İLETİŞİM/C.S. (s.445)
Ama, akşam, çocuğun halsizliğinden ve sanki hayat bu küçük vücuttan çıkıp giderken geriye bitkilerin yeşereceği bir madde bırakmış gibi, küfü andıran o mavimtrak lekelerin fazlalaşmasından kendisi de korktu. Elleri soğumuştu; bir şey içemiyordu artık ve kapıcının bir iş bürosundan bulup getirttiği yeni sütnine:
-Durumu çok ağır görünüyor!. Çok ağır diye tekrarlıyordu.
CAN/ AB (s.535)
Ama akşam çocuğun o cansız hali ve küflenmeye benzer o beyazımsı lekelerin çoğalması karşısında dehşete kapıldı; sanki hayat, bu zavallı, minicik bedeni çoktan terk etmeye başlamış ve o bedende üzerinde bitkilerin bittiği bir maddeden başka birşey bırakmamıştı. Elleri soğuktu, artık hiçbir şey içemiyordu, kapıcının rastgele bulup getirdiği başka bir sütanne durmadan tekrarlıyordu. (X)
"Çok kötü görünüyor, çok kötü"!"
FRANSIZCA
Mais dans la soirée, il fut effrayé par l'aspect débile de l'enfant et le progrès de ces taches blanchâtres, pareilles à de la moisissure, comme si la vie, abandonnant déjà ce pauvre petit corps, n'eût laissé qu'une matière où la végétation poussait. Ses mains étaient froides ; il ne pouvait plus boire, maintenant ; et la nourrice, une autre que le portier avait été prendre au hasard dans un bureau, répétait :
−− " Il me paraît bien bas, bien bas ! "
İLETİŞİM/C.S.(468)
Frédéric, Madam Arnoux'nun kendini vermek için geldiği sanısına kapıldı. Her zamankinden daha güçlü, taşkın, azgın bir istek uyandı içinde -yine de açıklanamaz bir şey, bir itme, bir haram korkusu duyuyordu.

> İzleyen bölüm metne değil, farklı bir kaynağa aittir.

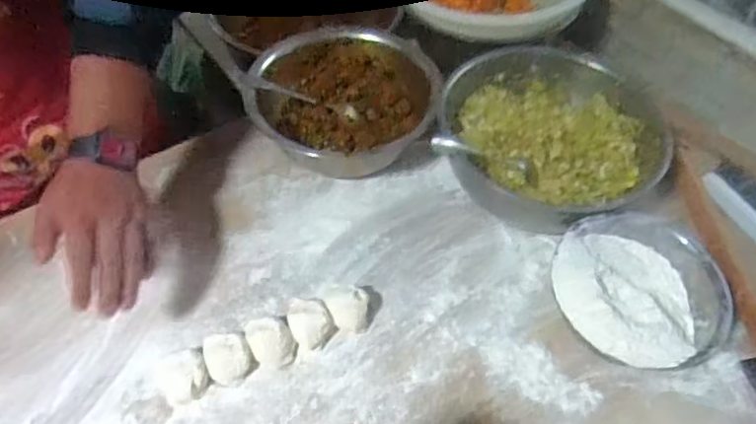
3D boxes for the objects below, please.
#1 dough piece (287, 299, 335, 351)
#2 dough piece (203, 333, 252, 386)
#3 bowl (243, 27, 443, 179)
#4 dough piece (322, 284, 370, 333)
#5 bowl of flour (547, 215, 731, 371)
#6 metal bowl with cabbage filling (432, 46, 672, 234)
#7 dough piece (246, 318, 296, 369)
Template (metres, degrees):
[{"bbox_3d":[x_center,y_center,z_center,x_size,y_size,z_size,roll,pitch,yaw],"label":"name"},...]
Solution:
[{"bbox_3d":[-0.075,0.117,0.663,0.043,0.040,0.059,-27,57,-20],"label":"dough piece"},{"bbox_3d":[-0.158,0.155,0.636,0.048,0.032,0.052,-15,53,-12],"label":"dough piece"},{"bbox_3d":[-0.041,-0.150,0.842,0.245,0.102,0.227,1,52,-1],"label":"bowl"},{"bbox_3d":[-0.034,0.107,0.669,0.046,0.044,0.042,0,51,-1],"label":"dough piece"},{"bbox_3d":[0.275,0.091,0.660,0.176,0.090,0.177,0,51,-1],"label":"bowl of flour"},{"bbox_3d":[0.228,-0.096,0.798,0.268,0.114,0.252,0,51,-1],"label":"metal bowl with cabbage filling"},{"bbox_3d":[-0.114,0.139,0.648,0.043,0.042,0.045,0,51,-1],"label":"dough piece"}]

Başka bir korku, ileride ondan nefret etme korkusunu duyuyordu. İleride ondan nefret etme korkusu durdurdu onu. Sonra kim bilir ne gibi güç bir durumu yaratacaktı bu!.Gerek ihtiyatlı davranmış olmak, gerek idealindeki durumu bozmamak kaygısıyla, yerine döndü. Bir sigara sarmaya başladı.
CAN/A.B. (s.562)
Frédéric, Madam Arnoux'nun kendini vermek için geldiğinden kuşkulandı; her zamankinden de şiddetli, delice, azgın bir arzuya kapıldı. Öte yandan, açıklanamaz bir şey, bir tiksinti, ensest korkusu gibi bir şey de hissediyordu. Bir başka endişe onu durdurdu, olacaklardan sonradan iğrenme korkusu. Zaten ne büyük bir utanç olurdu bu- hem ihtiyatlı davranmak hem de idealini ayaklar altına almamak için uzaklaştı ve kendine bir sigara sarmaya koyuldu.(X)
FRANSIZCA(s.318)
Frédéric soupçonna Mme Arnoux d'être venue pour s'offrir ; et il était repris par une convoitise plus forte que jamais, furieuse, enragée. Cependant, il sentait quelque chose d'inexprimable, une répulsion, et comme l'effroi d'un inceste. Une autre crainte l'arrêta, celle d'en avoir dégoût plus tard. D'ailleurs, quel embarras ce serait !, −− et tout à la fois par prudence et pour ne pas dégrader son idéal, il tourna sur ses talons et se mit à faire une cigarette.
***
Genelde, gözden kaçan büyük- küçük hatalara bakıp "bizde bu işler neden böyle" diye sızlanır ve "gelişmiş ülkelerde" her şeyin tıkır tıkır işlediğini, metinlerin mükemmel biçimde gözden geçirildiğini varsayarız. İşlerin her zaman öyle olmadığını gösteren bir örnek vermek istiyorum. Günter Grass'ın Teneke Trampet'i İsveçceye, deneyimli, daha önce Thomas Mann gibi yazarların eserlerini çevirmiş bir çevirmen tarafından aktarılır. Grass'ın eserleri üzerinde akademik çalışmalar yapan bir kişi, çevirinin inanılmayacak derecede berbat hatalarla dolu olduğunu tesbit eder. Bunun üzerine Grass, gözden geçirilmiş yeni bir basım yapılması için yayınevine baskı yapar. İsteği ancak 3 yıl sonra, kitaba yönelik ilgi azaldığında gerçekleşebilir. Kısa bir süre sonra, Grass Nobel Edebiyat Ödülü'nü kazanır. Bunun üzerine sürat ve heyecanla harekete geçen yayınevi, Teneke Trampet'in hemen yeni bir basımını piyasaya sürer. Fakat, o da ne, ilk ve hatalı basım esas alınmıştır. Kitap bu sefer apar topar piyasadan toplatılır. Yayınevinin özrü kabahatinden büyüktür: o tantanada yanlış metni bastığımızın farkına varmamışız.[7]